_Dataset entries_
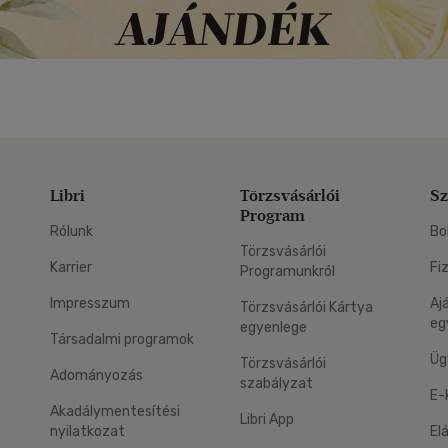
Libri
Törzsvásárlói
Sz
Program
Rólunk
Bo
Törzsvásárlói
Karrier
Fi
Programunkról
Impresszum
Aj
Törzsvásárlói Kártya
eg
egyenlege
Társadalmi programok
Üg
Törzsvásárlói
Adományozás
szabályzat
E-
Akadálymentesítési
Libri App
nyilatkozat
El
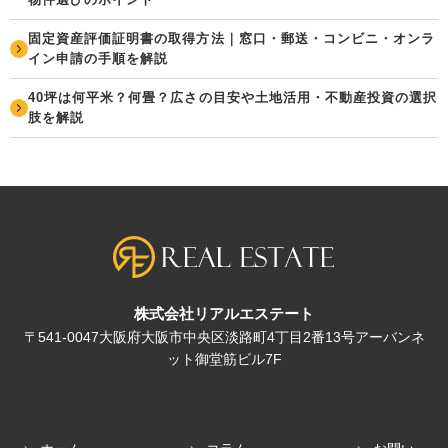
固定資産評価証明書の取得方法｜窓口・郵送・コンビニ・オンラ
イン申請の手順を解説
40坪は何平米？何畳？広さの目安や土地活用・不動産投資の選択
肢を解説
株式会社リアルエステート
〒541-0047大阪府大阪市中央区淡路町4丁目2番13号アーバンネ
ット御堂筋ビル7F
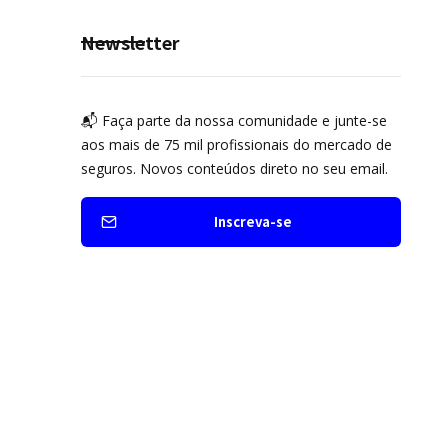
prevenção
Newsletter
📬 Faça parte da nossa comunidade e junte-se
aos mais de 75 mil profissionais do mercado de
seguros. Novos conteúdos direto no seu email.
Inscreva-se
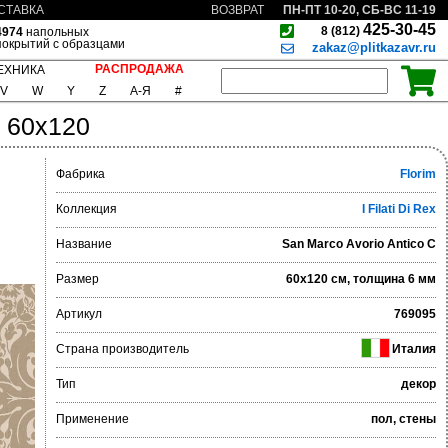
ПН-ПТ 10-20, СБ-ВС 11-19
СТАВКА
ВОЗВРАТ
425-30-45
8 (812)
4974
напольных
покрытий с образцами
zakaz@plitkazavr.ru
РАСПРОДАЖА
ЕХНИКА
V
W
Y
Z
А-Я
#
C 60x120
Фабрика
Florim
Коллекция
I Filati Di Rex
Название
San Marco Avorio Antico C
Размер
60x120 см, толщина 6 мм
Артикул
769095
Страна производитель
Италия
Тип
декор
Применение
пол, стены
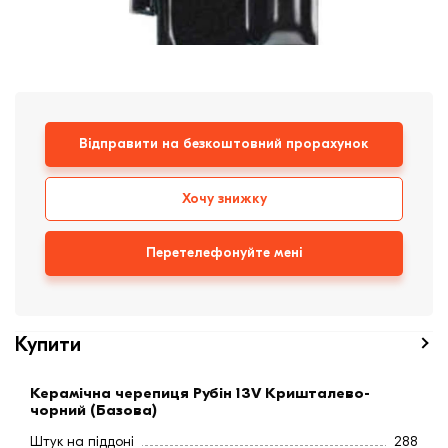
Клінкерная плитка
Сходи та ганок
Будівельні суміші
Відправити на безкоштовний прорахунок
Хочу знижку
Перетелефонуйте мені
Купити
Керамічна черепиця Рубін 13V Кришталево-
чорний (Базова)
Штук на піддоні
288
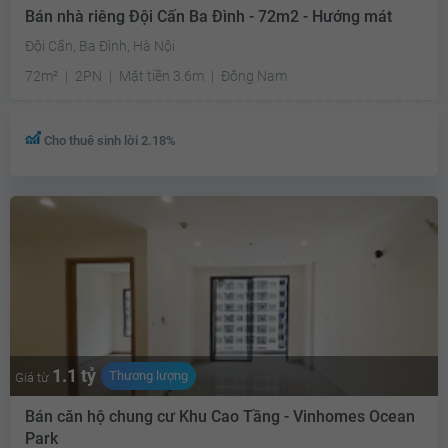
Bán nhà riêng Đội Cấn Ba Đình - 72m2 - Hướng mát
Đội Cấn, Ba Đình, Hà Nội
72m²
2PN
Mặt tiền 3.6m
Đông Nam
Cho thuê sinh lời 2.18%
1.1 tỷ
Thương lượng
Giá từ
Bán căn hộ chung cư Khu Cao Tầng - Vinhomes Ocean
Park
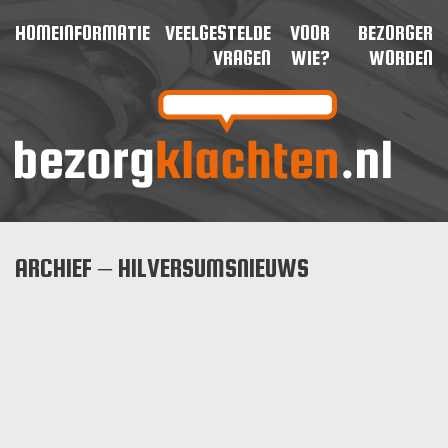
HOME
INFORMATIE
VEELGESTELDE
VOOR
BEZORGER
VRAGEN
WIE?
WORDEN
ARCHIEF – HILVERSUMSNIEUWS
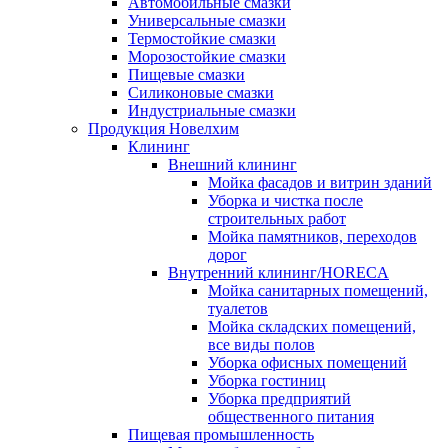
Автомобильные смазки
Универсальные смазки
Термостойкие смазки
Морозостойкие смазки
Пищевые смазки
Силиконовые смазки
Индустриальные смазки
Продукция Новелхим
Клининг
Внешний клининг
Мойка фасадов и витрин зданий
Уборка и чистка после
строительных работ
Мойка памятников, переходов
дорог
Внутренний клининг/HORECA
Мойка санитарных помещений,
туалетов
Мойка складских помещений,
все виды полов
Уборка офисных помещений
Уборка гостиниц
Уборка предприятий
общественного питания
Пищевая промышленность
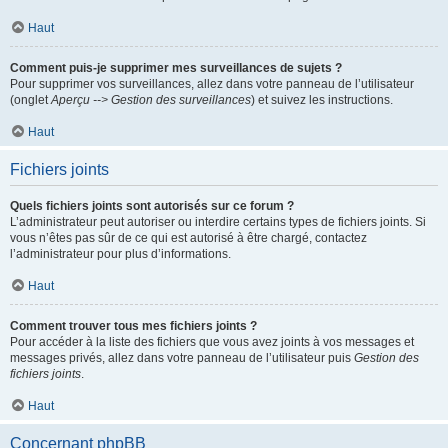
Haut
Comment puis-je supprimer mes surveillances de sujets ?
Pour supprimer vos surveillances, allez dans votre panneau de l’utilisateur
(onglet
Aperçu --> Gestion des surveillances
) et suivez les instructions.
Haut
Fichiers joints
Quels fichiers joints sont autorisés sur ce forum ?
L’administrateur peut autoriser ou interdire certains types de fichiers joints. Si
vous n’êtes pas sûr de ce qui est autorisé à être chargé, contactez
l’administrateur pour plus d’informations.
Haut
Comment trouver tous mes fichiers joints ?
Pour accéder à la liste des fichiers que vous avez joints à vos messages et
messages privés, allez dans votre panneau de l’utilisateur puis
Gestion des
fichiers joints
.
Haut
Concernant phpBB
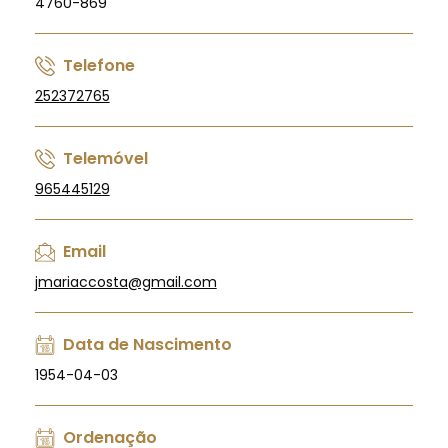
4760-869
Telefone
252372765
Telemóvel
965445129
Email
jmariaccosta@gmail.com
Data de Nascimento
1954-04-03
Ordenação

--

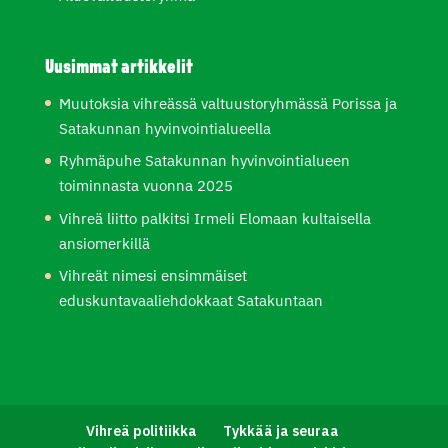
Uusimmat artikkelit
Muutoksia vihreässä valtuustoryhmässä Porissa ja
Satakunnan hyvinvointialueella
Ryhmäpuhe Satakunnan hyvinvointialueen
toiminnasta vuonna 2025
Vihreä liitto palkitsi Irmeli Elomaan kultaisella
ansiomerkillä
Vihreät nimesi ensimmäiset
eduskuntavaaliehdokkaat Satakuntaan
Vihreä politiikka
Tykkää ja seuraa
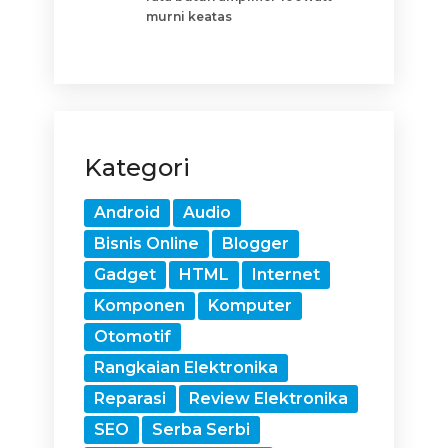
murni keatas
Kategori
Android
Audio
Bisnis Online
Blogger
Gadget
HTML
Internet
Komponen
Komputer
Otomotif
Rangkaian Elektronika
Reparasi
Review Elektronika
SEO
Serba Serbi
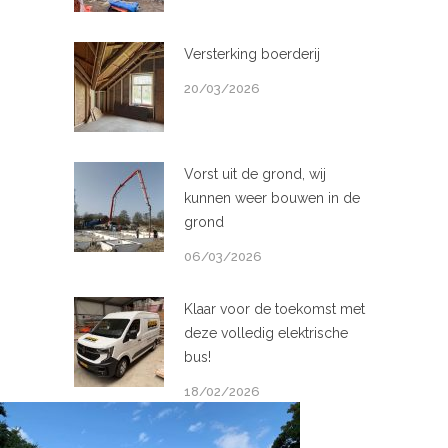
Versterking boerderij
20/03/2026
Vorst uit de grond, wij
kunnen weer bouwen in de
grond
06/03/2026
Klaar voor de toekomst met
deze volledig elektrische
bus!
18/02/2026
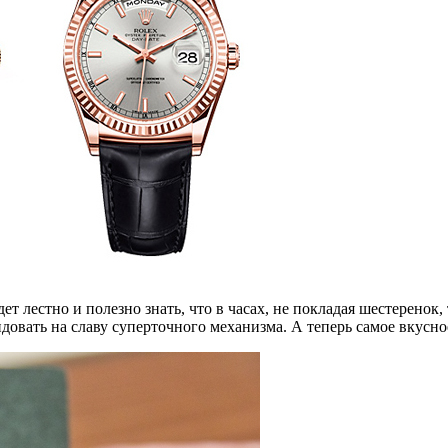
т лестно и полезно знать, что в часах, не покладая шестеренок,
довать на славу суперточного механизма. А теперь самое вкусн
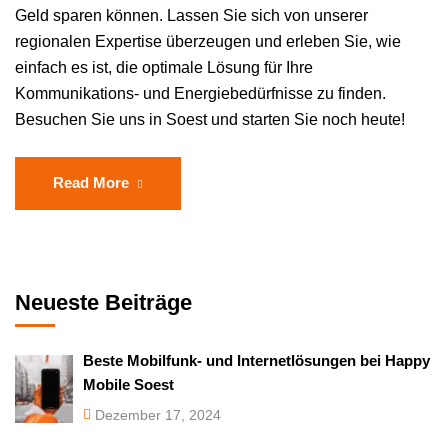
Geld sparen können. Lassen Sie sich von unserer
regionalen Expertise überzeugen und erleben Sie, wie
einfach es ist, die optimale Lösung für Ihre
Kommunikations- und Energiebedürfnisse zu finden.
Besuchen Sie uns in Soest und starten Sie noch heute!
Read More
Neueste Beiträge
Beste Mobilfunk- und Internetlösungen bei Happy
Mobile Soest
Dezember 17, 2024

==

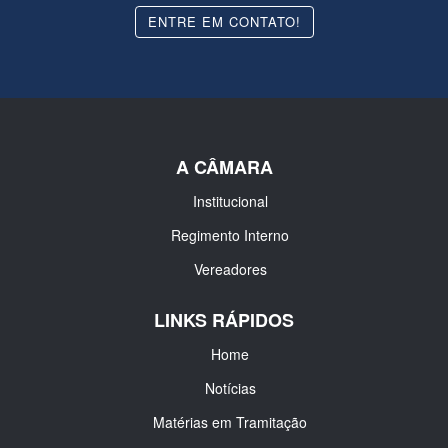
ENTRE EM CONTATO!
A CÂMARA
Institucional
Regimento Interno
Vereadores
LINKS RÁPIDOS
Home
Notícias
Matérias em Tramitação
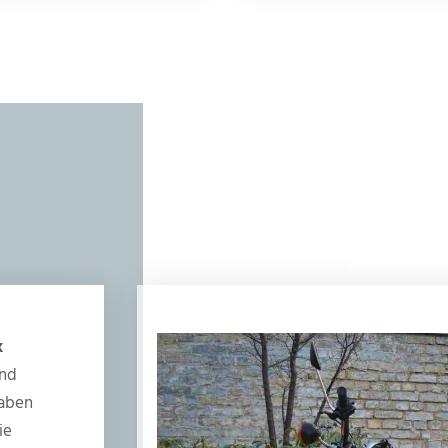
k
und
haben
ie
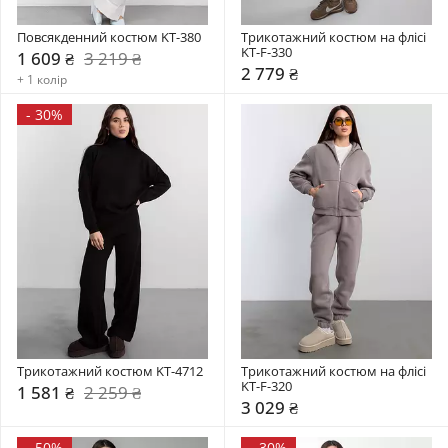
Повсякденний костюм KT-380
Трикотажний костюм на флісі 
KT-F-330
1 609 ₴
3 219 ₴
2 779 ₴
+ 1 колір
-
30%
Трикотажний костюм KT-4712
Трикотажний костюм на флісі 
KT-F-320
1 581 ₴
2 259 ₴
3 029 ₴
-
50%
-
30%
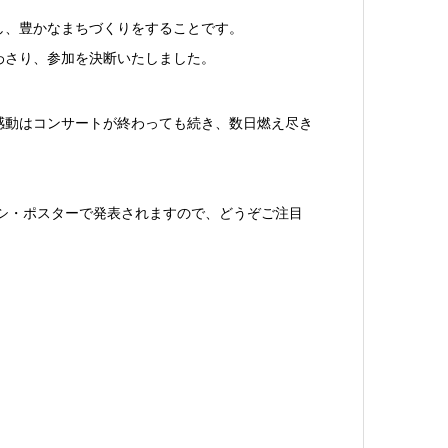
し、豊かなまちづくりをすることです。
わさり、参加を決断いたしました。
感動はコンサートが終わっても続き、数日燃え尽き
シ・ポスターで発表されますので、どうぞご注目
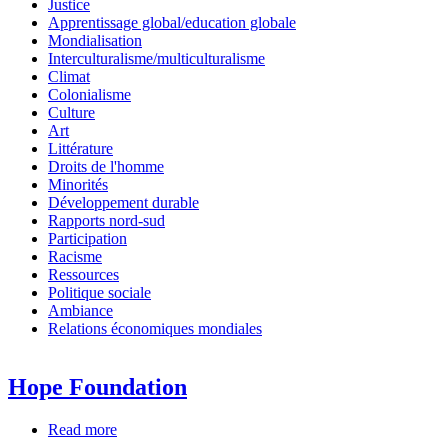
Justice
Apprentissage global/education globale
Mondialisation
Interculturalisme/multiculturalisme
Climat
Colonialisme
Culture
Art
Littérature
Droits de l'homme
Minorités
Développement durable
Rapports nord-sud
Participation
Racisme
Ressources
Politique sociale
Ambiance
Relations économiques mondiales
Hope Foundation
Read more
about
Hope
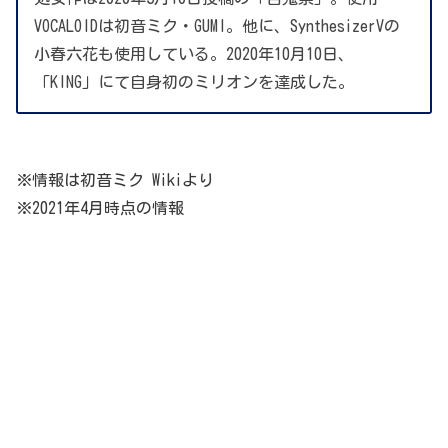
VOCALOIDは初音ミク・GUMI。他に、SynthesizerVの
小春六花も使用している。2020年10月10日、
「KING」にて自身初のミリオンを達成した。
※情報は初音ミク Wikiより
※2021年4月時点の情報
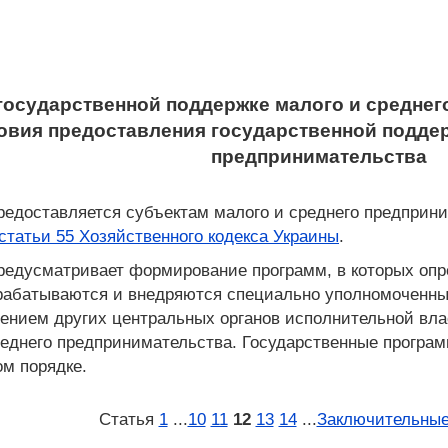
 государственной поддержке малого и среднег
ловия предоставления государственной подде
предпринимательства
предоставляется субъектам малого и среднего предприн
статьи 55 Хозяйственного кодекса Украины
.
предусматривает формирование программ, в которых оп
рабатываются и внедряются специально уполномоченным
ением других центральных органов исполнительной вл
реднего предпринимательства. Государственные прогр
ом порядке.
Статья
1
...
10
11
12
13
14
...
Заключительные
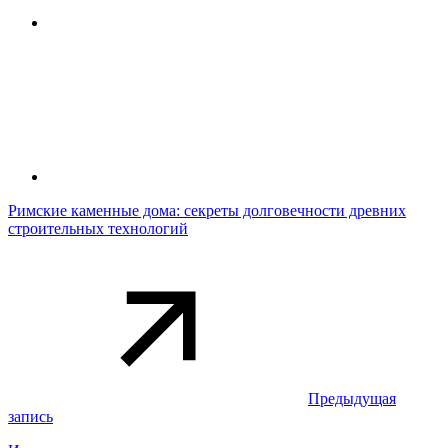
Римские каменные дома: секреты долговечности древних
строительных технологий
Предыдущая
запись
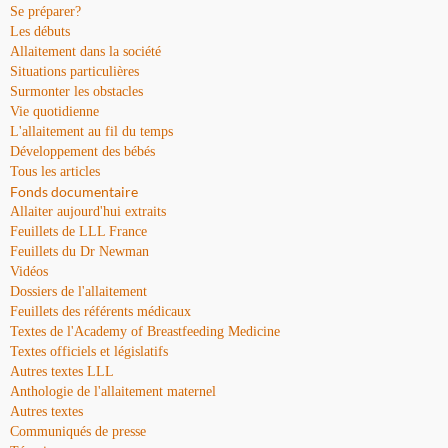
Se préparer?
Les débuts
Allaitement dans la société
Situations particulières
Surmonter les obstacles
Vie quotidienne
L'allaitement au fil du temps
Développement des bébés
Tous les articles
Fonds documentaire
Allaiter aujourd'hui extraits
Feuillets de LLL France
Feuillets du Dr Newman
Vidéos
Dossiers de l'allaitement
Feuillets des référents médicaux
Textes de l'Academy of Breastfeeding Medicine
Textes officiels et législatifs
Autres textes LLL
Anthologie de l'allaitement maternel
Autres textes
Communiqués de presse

_Exercise goal_
The answer is those lines of the material above that run from the one containing "Versterking boerderij" up to and including the one containing "einfach es ist, die optimale Lösung für Ihre", restated exactly and without images.

_Output for this exercise_
Versterking boerderij
20/03/2026
Vorst uit de grond, wij
kunnen weer bouwen in de
grond
06/03/2026
Klaar voor de toekomst met
deze volledig elektrische
bus!
18/02/2026
т лестно и полезно знать, что в часах, не покладая шестеренок,
довать на славу суперточного механизма. А теперь самое вкусн
Geld sparen können. Lassen Sie sich von unserer
regionalen Expertise überzeugen und erleben Sie, wie
einfach es ist, die optimale Lösung für Ihre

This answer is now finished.